Combien étions-nous ? Je dirais environ trois cents. L’ambiance était bon enfant. Nous n’avions pas l’impression d’avoir participé à un mouvement de rébellion, mais tout au plus d’avoir pris le repos que les gradés nous avaient promis. Pendant la nuit, alors que certains dormaient et que d’autres discutaient en fumant, des sous-officiers étaient venus nous chercher. Ils prétendaient que ce que nous avions fait était grave, que nous risquions de passer devant un conseil de guerre pour refus d’obéissance et abandon de poste si nous ne revenions pas. Quelques-uns les suivirent, mais la grande majorité refusa de rentrer. Les conciliabules durèrent longtemps, et au petit matin il ne restait plus au bord du canal que la moitié des hommes arrivés la veille au soir. Puis peu à peu, le groupe parut de moins en moins étoffé. Je faisais partie de ceux qui entendaient demeurer sur place, mais il nous avait bien fallu céder.

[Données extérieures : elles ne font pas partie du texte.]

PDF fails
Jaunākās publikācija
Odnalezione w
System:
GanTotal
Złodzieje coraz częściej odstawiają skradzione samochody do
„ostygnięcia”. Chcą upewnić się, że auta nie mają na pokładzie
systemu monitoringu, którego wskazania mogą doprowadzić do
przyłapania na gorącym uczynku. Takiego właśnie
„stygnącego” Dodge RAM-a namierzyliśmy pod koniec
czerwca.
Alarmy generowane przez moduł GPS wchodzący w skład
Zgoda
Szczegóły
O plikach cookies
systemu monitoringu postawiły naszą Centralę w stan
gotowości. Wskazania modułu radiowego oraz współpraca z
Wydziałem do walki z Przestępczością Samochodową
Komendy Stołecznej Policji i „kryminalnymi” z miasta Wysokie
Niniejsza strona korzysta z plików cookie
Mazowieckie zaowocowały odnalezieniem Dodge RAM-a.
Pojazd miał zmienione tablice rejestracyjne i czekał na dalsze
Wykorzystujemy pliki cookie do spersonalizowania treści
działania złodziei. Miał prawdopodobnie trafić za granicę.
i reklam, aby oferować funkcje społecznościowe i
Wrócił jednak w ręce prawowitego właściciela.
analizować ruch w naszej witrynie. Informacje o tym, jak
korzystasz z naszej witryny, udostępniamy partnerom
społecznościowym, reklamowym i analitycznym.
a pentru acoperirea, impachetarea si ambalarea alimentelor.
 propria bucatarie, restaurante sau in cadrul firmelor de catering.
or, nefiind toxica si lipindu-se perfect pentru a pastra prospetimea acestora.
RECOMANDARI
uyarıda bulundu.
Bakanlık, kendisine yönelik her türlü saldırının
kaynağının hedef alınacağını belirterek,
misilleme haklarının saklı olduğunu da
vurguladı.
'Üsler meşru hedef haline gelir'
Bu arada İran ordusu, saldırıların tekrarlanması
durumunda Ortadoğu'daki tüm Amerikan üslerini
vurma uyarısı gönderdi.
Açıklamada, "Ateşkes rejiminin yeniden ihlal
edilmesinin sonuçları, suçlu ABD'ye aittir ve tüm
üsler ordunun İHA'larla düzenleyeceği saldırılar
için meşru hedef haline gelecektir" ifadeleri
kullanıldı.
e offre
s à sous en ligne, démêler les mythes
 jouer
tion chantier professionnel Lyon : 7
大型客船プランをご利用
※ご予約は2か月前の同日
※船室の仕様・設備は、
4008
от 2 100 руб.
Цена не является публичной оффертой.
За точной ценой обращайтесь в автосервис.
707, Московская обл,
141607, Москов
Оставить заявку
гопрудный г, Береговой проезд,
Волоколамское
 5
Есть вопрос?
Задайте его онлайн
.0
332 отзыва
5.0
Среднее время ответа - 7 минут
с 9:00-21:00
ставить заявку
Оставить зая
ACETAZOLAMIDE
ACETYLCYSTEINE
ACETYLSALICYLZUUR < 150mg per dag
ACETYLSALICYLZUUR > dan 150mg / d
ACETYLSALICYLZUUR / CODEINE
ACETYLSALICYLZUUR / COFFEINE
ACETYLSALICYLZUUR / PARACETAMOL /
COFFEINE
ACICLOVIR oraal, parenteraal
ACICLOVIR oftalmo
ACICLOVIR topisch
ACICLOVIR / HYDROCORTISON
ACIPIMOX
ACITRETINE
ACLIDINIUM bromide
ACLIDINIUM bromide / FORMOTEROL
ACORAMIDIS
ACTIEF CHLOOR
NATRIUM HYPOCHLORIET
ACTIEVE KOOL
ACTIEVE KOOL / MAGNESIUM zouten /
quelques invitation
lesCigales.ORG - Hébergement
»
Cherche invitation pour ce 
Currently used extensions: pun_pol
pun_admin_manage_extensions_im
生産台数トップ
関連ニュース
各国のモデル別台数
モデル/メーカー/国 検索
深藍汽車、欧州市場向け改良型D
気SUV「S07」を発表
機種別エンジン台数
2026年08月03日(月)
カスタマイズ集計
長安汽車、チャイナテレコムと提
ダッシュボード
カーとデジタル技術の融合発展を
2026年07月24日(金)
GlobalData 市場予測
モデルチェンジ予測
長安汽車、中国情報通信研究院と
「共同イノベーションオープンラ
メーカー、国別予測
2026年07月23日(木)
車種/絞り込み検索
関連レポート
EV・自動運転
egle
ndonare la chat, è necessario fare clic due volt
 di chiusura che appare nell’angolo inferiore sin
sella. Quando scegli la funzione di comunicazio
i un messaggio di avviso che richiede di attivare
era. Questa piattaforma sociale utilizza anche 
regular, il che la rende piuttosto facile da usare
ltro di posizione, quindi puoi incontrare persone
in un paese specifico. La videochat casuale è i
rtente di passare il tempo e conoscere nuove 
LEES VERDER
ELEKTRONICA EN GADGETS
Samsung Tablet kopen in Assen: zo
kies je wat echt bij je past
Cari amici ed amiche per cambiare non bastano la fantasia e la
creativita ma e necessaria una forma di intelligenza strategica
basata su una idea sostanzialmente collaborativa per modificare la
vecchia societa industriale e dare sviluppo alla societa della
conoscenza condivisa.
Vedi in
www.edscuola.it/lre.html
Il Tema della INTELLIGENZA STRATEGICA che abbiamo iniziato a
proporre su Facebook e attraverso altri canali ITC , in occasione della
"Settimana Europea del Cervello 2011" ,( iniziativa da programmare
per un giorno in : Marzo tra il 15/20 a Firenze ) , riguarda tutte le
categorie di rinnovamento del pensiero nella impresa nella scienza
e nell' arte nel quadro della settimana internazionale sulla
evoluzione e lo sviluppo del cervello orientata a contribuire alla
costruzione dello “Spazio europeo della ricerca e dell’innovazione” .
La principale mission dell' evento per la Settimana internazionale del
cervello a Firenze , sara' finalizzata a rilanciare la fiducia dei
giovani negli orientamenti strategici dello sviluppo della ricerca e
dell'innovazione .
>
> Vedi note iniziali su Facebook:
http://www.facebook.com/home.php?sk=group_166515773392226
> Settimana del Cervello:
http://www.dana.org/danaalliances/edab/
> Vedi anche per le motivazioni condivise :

Dans la matinée du onze, il n’y avait plus personne dans ce coin paisible qui nous avait fait oublier la guerre l’espace de quelques heures, et nous avait revigorés.
Les officiers manifestèrent leur insatisfaction, et nous informèrent que le départ pour La maisonnette serait donné le soir même. À l’heure prévue, tout était rentré dans l’ordre, il ne subsistait plus rien de notre mouvement de mécontentement. Nous sommes restés une semaine dans le secteur de Biaches sans pouvoir déloger l’ennemi de ses positions. Comme la précédente fois, notre artillerie n’avait pu détruire les fortifications ni les nids de mitrailleuses. Nos pertes étaient importantes, et nous dûmes repartir vers la tranchée du Bois de la vache sans obtenir le moindre succès. Une bonne nouvelle nous attendait. Toute notre division allait être déplacée prochainement, pour être reconstituée et prendre du repos. Mais quelques poilus bien informés laissaient entendre que notre escapade au bord du canal était parvenue aux oreilles des généraux et qu’elle faisait grand bruit. La comparution de quelques-uns d’entre nous devant un conseil de guerre ne faisait plus de doute. Les officiers enquêtaient pour tenter de connaître les éventuels meneurs.